A FOREIGN observer recently described Tun Dr Mahathir Mohamad's world view as "harsh" even as it bears reflecting upon.
As a long-time admirer of the Tun, this writer does not necessarily disagree with the above observation of our fourth prime minister. Dr Mahathir may be harsh in the sense that tough disciplinarian parents believe they have to be tough with their children in order to be kind.
The question, of course, is whether it is relevant and appropriate for leaders to treat citizens they rule over as children.
As with bringing up children, it is worth pondering if Dr Mahathir's world view -- and therefore his utterances and methods -- is not borne out of an overpowering conviction that there really is no other choice.
Many right-thinking grown-ups will quite naturally and understandably take offence with the former prime minister treating everyone as mere children.
But it is key to understanding the man, perhaps, by separating the individual as an ordinary mortal like you and me, and as a leader who took the country to heights which even his detractors have to grudgingly concede.
As an ordinary human, Dr Mahathir has raised a brood of fine children of his own, each no doubt with an individual mind of his or her own. None more so perhaps than Datin Paduka Marina Mahathir.

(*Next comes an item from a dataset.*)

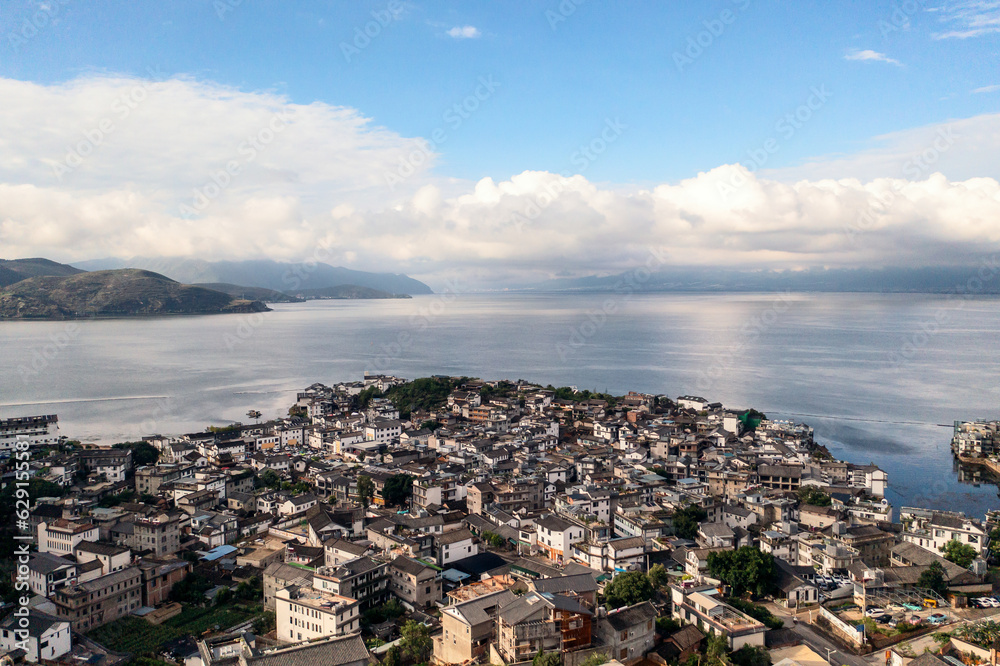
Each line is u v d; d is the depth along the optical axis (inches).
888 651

But running a country is totally a different ball game from running a family. In fact, from observations gleaned from the jottings of both Dr Mahathir himself and Marina, running the country -- and before that, being an active, up-and-coming politician -- consumed much of his time, often at the expense of time with his family.
While Dr Mahathir could rely on Tun Dr Siti Hasmah Ali to run his private household, he obviously could not but husband the affairs of state alone and single-handedly, always without even consulting wife or family members, as it turned out. And husbanding state affairs in a country like ours, one can only assume, required a leader in all senses of that word and not just a national steward.
A steward may be sufficient as far as national leadership goes if most of the tasks of nation-building are already settled or if a nation does not have the difficulties that Malaysia -- given our ethnic heterogeneity -- has in forging a sufficiently broad national consensus on the way forward.
The most intractable difficulty for most, if not all emerging nations, has to do with forging broad political consensus. In the Malaysian context, we not only have to contend with all the multifarious identity issues (real even though often overlooked or altogether denied by those with a more liberal bent) but also social and economic expectations at multiple levels of sophistication.
This writer is occasionally confronted with the query as to why Malaysia chooses to compare itself with poorer and less advanced neighbours in the region, and not the more advanced nations further afield. The query can just as easily be turned on its head: why, exactly, was Malaysia able to pull away from the pack of other poor, developing nations -- even ones as well endowed with natural resources as Malaysia without the serious social fissures of a multiethnic society like ours?
Many other nations would dearly wish to be at the level of our national station right now. Why were they not able to achieve so? Could it not be because they did not have the benefit of national leaders of Dr Mahathir's calibre?
Some Malaysians today decry Dr Mahathir for causing political divisions rather than helping forge unity as an elder statesman. This writer begs to disagree.
If anything, Dr Mahathir , as the pragmatic realist that he has always been, is only bringing forth into sharp relief the deep divisions that still exist in our midst.
Malaysia today seems divided between those who still believe the unique political and economic order we have forged thus far is still relevant and those who seem to think it has outlived its usefulness. Ironically, some Malaysians hanker for a "model" more in tune with Western (universal?) norms even as the West itself is undergoing its own deep social, political and economic crisis.
Perhaps the West has finally gone "soft"? And Dr Mahathir may be warning us all against going that same way, in his usual "harsh" tone.